Still, he saw it as a way to stay creative as the reality set in that he might need to “leave LA, go somewhere cheaper and get a real job.”

Instead, it began taking off. With YouTube and Facebook as his primary social networks, he grew from a following of 2,000 in 2016 to 100,000 in 2017. The following year, monetization became an option, and his hobby turned into a business.

“And once the pandemic hit, it went nuts,” he said.

This video, where he imitates “my wife in quarantine,” went viral as have many other sketches of Calmus satirizing everything from trips to Target to the adventures of toddlers.

 

“That was a lot of fun, and that’s when we moved to Colorado because at that point our future started to lay out, and it was clear we could do it from anywhere, so we went somewhere it was easier to have a family.”

The move also led to a series documenting their home renovation – and plenty of chances to do some satire around their new state.

“Until then, we’d always rented,” he said. “I learned all those skills in South Dakota. I worked as a carpenter for many years in Howard and Sioux Falls. We bought a 1970s house that was a dumpster fire, so there’s always new things to do.”

Dude Dad now supports five employees, plus Heidi part-time. It has grown to encompass new social networks, including Instagram and TikTok, and the goal is to produce one long-form video each week and from two to five short-form pieces. Facebook is still the strongest platform, where the brand has more than 4 million followers.

“You just have to keep doing it over and over and over again until you find your niche and what you’re good at and what people gravitate toward,” he said. “We have a lot of avenues we could focus on, whether it be Dad hacks and building cool things for kids or relational stuff between Heidi and I or renovation stuff, so we try to mix it all together so the audience doesn’t ever get too much of one thing, but we’re just going whichever way is working.”

This weekend, Calmus will return to his home state for his first headlined live show. His 8 p.m. Saturday show at the Orpheum Theater sold out, so he added a 5 p.m. show that is nearly sold out.

The hourlong comedy show is “similar to what you see online, the same kind of humor,” he said. “It’s a lot of fun, especially if you come as a couple. It’s going to be a really good time. And it will be really fun to be back in our hometown.”

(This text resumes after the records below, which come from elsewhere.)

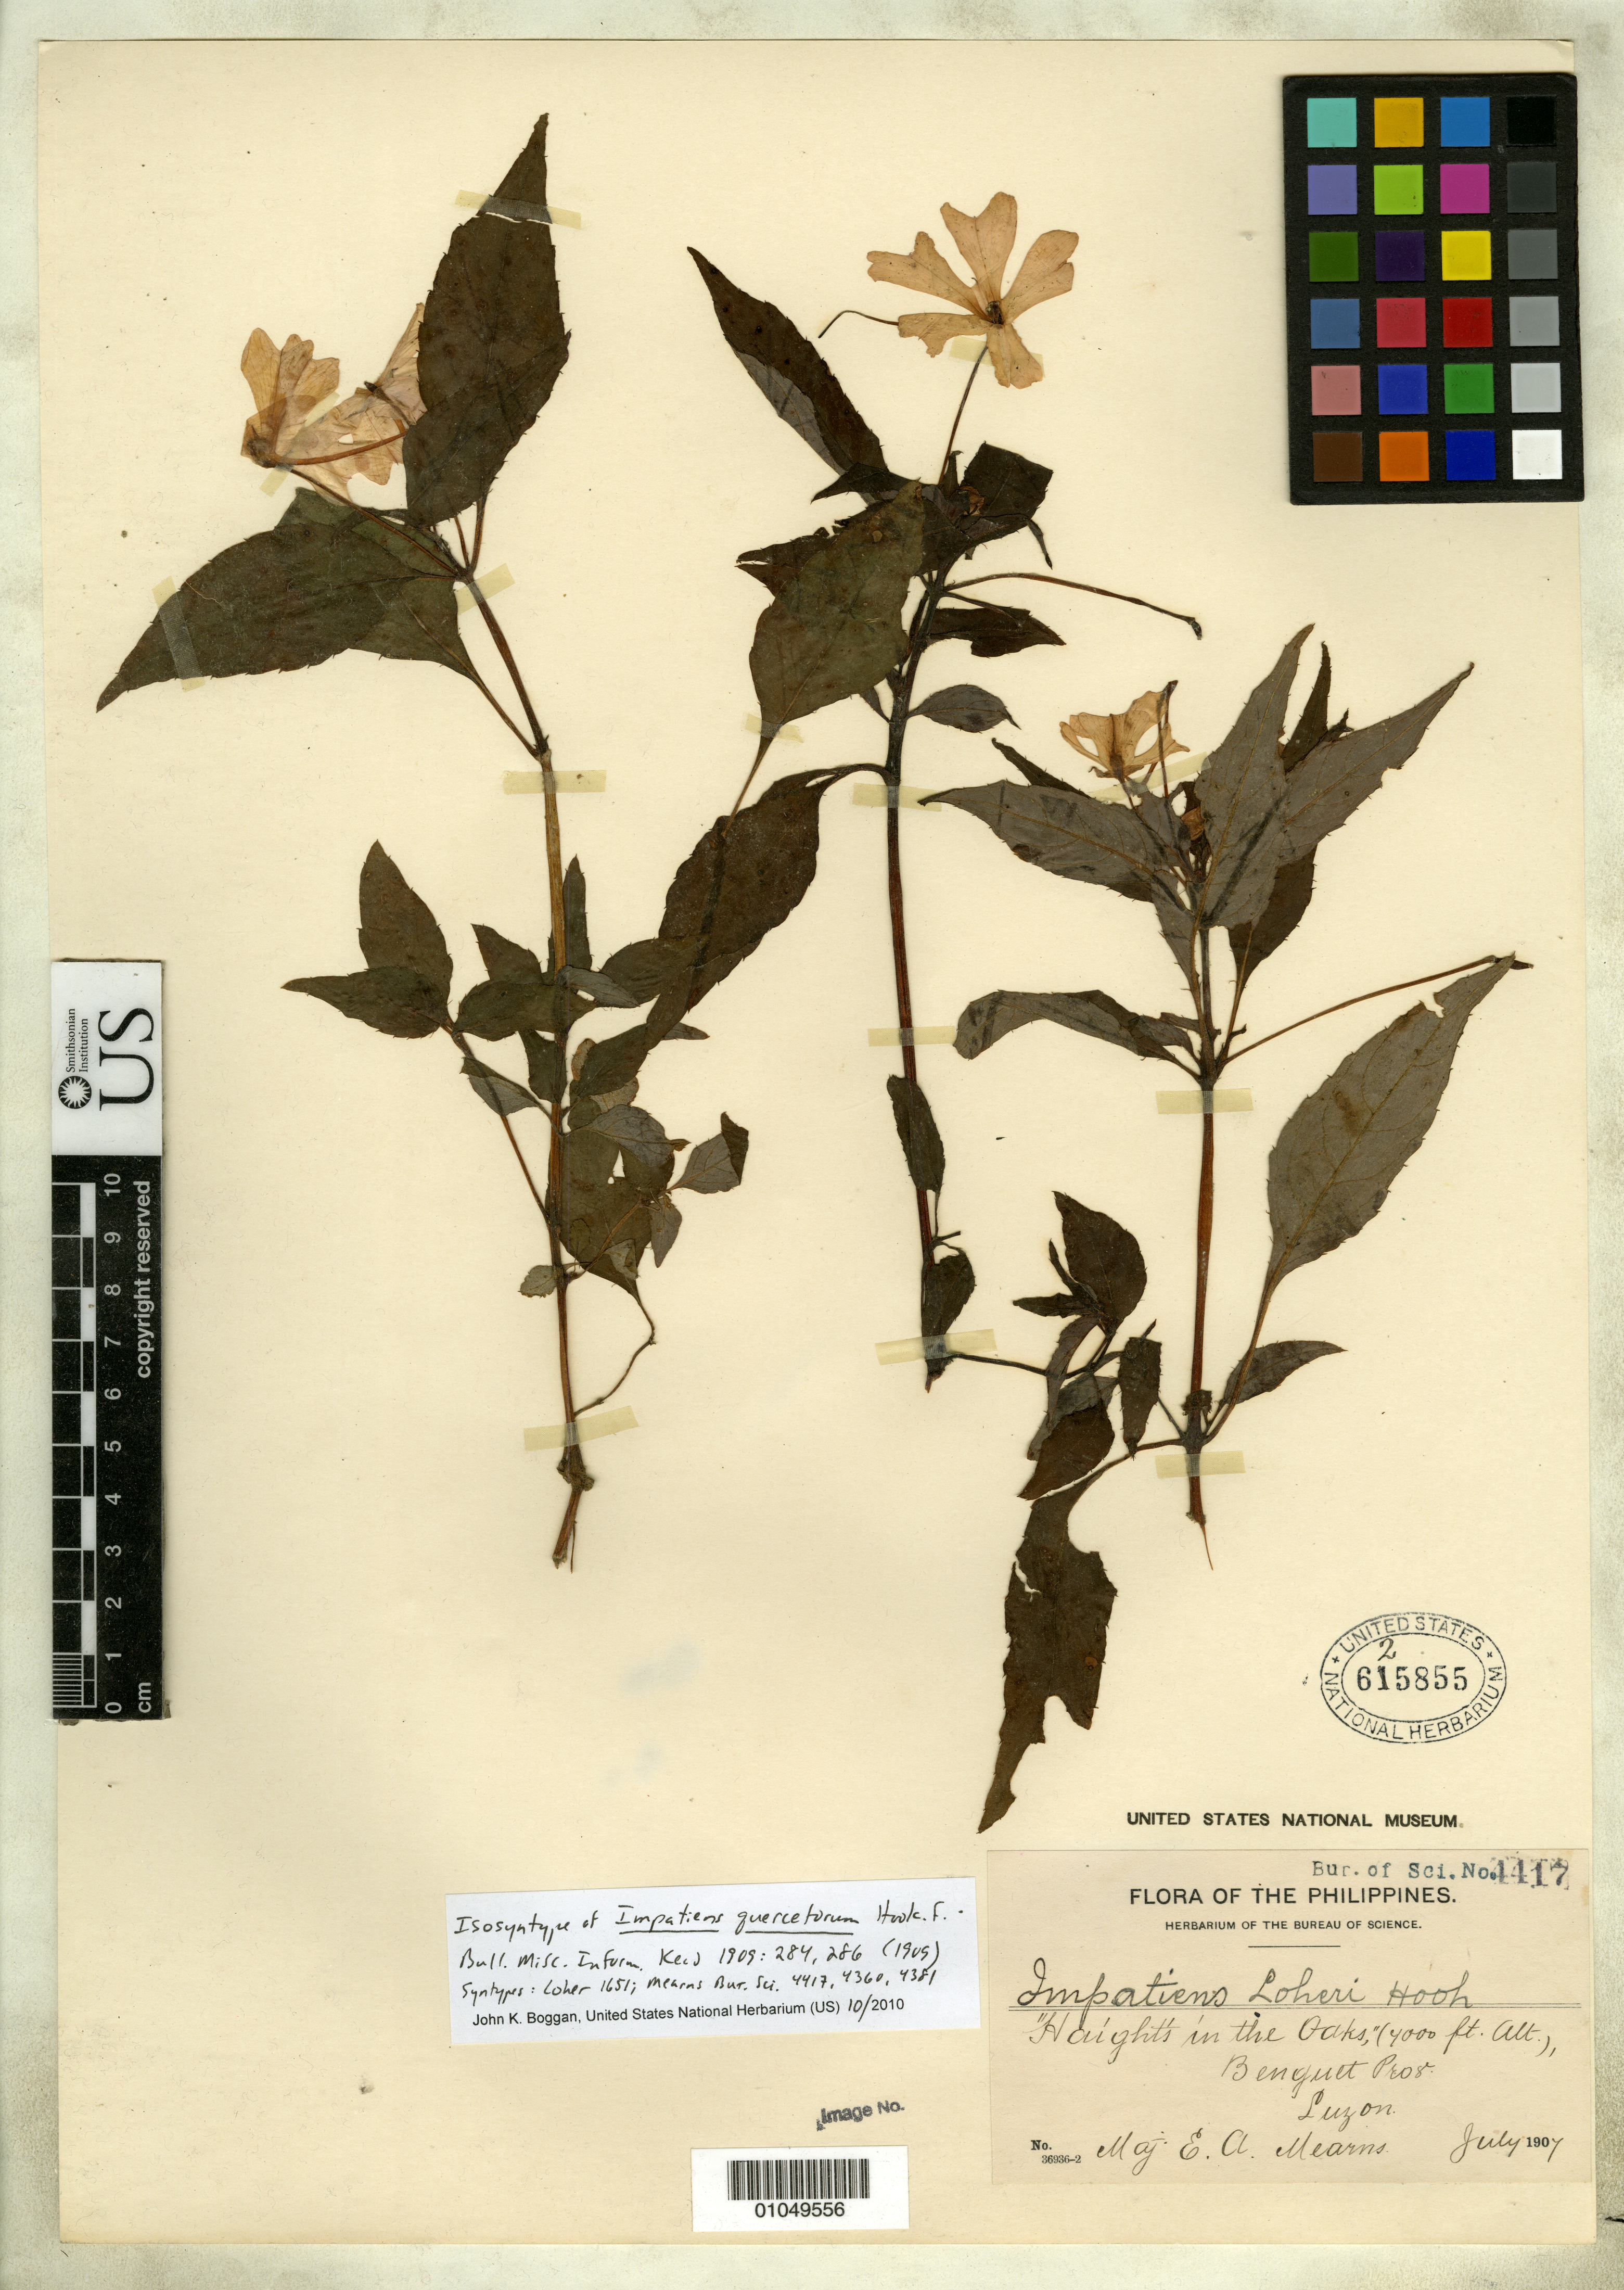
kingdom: Plantae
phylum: Tracheophyta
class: Magnoliopsida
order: Ericales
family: Balsaminaceae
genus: Impatiens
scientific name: Impatiens quercetorum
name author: Hook. f.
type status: Isosyntype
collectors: E. A. Mearns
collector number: Bur. Sci. 4417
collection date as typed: Jul 1907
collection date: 1907-07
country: Philippines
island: Luzon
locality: "Haight's in the Oaks", Benguet Prov., Luzon.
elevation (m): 1219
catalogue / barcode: US 625855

Dude Dad also is about to become a dad again: Heidi is due with their fourth child soon.

The success of his content likely comes from its relatability, Calmus said.

“We are talking about the things people don’t normally say out loud,” he said. “We are showing those flaws that Heidi and I both have in a way that we can laugh about, but you can see yourself in them as well.”

Even years after graduation, Calmus still keeps in touch, Bartling said. Most conversations start with his latest big idea.

“He has a childlike quality,” Bartling said. “There is nobody more full of joy and laughter than Taylor Calmus. He’s a grownup, obviously, but he’s got this childlike wonder to him that goes from such a deep place of joy and faith that it’s infectious. I am not surprised by his success at all.”